** Opening DATASET EXTRACT block **
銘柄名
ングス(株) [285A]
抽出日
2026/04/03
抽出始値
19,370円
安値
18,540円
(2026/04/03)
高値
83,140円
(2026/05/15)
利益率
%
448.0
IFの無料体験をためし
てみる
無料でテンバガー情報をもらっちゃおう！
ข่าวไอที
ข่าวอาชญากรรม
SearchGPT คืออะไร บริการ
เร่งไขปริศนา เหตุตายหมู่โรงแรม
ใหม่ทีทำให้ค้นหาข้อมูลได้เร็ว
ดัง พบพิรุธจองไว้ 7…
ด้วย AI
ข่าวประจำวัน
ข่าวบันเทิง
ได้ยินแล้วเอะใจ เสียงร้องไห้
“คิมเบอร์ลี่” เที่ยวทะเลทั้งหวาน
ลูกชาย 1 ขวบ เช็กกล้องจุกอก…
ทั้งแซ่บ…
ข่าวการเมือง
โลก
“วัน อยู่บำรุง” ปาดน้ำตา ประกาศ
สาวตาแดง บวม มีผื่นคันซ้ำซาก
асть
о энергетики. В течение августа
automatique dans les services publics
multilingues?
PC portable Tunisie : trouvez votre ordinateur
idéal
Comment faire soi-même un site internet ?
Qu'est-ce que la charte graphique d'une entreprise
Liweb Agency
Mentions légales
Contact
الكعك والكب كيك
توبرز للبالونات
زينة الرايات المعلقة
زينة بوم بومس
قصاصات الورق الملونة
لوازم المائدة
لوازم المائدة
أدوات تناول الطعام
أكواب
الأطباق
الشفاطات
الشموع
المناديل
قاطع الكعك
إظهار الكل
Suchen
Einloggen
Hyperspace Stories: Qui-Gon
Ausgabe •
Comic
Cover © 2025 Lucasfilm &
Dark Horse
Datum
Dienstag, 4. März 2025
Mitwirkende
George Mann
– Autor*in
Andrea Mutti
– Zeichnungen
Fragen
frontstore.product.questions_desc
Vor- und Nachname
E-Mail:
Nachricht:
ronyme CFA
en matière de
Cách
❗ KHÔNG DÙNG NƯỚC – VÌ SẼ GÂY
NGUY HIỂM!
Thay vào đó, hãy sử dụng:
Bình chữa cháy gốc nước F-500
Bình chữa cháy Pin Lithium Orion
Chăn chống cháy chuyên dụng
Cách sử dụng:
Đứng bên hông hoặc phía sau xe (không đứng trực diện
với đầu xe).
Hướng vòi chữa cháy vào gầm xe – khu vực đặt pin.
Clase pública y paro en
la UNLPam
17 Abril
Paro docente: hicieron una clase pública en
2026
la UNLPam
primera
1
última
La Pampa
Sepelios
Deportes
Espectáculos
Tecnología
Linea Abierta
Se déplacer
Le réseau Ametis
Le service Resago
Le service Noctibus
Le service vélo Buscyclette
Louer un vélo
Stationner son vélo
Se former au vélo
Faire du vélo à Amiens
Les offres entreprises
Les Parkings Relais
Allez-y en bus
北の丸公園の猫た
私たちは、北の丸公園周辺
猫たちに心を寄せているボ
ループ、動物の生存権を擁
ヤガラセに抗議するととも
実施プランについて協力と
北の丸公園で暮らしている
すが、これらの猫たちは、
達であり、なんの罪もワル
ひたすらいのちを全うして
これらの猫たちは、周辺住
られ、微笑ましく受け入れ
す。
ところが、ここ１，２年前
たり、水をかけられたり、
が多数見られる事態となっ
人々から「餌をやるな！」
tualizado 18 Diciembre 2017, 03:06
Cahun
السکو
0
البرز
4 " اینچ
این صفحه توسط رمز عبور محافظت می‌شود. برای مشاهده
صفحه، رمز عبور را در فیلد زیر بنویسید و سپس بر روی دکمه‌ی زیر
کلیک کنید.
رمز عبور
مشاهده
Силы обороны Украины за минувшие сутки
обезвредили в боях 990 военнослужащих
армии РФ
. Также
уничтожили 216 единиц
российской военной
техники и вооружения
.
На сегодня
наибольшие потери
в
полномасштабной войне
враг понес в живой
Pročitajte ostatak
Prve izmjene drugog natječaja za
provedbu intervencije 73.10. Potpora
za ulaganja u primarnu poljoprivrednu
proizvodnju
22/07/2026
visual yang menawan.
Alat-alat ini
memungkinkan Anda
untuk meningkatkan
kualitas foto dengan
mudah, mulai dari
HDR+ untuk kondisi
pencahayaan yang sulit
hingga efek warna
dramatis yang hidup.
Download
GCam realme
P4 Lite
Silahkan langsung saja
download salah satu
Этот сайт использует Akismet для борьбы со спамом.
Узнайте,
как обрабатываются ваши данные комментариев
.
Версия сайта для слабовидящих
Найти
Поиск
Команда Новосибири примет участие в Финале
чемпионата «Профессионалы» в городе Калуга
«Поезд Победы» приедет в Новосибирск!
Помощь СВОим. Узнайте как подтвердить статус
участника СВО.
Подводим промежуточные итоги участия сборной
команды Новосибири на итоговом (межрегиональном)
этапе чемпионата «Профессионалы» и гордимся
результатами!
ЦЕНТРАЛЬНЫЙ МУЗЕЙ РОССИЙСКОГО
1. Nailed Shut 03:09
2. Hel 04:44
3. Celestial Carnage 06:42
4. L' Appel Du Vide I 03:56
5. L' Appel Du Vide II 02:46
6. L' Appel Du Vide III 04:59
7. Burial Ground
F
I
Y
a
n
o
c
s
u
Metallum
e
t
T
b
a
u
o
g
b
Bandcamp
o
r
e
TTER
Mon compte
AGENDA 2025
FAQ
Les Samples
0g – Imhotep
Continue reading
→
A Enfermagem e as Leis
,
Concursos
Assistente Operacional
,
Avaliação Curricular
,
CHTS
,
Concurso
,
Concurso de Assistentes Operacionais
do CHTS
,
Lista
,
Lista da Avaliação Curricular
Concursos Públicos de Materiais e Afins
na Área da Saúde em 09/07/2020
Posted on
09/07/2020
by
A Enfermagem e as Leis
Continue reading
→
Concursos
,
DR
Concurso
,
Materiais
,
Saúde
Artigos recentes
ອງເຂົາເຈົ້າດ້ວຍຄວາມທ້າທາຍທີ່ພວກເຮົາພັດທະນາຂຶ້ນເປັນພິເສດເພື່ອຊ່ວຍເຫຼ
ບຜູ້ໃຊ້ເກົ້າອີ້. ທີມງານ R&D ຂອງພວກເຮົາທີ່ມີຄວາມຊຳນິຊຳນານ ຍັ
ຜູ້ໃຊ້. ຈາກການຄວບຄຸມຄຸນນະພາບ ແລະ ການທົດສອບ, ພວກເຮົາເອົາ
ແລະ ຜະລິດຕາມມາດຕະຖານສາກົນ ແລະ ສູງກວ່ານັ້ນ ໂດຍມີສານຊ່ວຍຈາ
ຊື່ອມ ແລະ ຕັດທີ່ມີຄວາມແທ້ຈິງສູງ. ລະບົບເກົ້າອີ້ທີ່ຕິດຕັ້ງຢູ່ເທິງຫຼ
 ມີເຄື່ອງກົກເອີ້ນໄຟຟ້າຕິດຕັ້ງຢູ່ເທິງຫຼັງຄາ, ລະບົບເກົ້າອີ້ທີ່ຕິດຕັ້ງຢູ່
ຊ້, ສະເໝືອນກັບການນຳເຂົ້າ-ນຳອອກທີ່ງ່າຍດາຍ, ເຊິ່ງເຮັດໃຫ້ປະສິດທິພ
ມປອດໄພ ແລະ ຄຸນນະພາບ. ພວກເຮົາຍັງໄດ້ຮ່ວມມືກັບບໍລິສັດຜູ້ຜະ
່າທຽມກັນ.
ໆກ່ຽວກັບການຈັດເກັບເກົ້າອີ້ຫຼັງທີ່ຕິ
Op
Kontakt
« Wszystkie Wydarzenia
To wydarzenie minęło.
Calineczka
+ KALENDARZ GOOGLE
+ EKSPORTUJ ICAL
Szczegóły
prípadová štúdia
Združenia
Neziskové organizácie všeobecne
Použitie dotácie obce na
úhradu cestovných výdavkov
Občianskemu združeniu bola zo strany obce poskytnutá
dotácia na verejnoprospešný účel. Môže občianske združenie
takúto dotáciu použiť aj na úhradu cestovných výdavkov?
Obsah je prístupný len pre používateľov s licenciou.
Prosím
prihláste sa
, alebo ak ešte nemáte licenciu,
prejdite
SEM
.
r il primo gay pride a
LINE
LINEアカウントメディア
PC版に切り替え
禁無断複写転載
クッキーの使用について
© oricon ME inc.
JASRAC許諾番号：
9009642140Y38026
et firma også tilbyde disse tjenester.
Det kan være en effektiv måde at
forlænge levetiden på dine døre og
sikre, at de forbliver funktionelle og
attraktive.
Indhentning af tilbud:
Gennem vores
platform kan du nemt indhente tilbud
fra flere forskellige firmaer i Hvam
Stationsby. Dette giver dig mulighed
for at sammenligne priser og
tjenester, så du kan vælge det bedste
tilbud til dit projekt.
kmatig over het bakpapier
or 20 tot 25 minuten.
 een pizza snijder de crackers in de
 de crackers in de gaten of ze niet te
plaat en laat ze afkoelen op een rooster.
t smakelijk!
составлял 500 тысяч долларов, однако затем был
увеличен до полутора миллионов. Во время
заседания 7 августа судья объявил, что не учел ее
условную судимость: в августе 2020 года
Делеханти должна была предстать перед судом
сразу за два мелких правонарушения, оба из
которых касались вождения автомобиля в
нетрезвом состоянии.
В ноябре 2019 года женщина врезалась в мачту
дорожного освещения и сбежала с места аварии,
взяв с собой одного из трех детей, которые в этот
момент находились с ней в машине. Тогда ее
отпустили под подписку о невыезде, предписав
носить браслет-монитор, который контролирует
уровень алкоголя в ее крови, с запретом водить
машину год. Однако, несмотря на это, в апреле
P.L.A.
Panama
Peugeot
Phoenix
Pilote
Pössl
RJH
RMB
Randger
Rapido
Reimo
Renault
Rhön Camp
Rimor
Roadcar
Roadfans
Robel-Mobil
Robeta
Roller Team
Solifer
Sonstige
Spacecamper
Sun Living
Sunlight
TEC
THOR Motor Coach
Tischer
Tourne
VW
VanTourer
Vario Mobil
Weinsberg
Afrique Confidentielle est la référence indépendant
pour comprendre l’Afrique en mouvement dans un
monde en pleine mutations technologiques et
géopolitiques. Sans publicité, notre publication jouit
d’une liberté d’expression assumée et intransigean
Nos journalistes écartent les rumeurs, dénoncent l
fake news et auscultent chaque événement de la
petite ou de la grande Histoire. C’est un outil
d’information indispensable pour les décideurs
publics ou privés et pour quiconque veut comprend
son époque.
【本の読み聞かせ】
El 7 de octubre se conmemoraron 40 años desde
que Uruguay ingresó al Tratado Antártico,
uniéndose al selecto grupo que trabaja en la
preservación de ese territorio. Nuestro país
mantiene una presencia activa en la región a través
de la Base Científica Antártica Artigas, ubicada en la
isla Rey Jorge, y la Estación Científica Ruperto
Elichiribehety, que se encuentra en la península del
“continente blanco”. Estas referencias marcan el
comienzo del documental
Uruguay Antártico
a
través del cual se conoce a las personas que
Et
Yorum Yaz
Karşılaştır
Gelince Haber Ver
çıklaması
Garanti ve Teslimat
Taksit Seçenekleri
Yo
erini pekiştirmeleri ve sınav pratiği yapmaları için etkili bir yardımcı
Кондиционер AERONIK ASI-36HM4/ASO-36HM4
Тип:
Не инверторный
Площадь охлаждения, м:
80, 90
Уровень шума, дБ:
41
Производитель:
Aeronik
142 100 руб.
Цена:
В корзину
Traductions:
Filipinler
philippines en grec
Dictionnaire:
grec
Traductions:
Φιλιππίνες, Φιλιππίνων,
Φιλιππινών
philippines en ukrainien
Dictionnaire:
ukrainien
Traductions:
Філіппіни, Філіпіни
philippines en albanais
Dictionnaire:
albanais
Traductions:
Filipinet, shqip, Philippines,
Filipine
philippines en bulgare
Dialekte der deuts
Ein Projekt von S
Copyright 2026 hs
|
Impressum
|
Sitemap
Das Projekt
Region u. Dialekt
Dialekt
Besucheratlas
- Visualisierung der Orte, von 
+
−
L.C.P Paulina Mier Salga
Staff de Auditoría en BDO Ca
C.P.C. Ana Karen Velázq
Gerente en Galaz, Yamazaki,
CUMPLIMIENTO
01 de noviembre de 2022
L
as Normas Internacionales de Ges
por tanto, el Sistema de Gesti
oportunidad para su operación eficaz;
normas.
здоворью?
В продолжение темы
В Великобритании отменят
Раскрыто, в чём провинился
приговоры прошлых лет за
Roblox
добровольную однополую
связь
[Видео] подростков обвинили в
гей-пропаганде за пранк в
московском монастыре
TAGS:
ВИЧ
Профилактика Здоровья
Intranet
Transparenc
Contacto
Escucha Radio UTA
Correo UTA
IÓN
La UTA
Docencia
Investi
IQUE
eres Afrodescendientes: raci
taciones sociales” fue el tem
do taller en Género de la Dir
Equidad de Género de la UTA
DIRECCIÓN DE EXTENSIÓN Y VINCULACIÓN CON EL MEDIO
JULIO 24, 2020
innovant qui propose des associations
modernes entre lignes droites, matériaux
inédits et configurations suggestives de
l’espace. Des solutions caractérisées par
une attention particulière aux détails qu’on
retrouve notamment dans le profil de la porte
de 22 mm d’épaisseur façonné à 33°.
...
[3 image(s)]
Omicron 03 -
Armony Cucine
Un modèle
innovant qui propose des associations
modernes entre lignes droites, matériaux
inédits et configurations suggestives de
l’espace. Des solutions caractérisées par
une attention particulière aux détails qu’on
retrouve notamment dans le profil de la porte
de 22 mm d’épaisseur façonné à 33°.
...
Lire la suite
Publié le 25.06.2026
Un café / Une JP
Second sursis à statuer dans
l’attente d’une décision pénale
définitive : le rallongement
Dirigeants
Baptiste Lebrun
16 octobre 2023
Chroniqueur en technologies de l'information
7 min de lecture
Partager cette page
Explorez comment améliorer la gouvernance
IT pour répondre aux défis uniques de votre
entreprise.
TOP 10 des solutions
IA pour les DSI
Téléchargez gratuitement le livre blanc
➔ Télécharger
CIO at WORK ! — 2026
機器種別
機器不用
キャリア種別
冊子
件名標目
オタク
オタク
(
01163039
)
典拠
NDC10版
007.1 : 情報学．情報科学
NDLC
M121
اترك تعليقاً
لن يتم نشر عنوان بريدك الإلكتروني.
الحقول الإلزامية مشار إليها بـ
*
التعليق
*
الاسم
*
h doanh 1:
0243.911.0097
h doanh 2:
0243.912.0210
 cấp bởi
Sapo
** Closing DATASET EXTRACT block **
■ DESCRIPTION OF THE TASK: Lines above that contain the string "través" make up the answer.

■ RESULT OF THE EXERCISE:
mantiene una presencia activa en la región a través
través del cual se conoce a las personas que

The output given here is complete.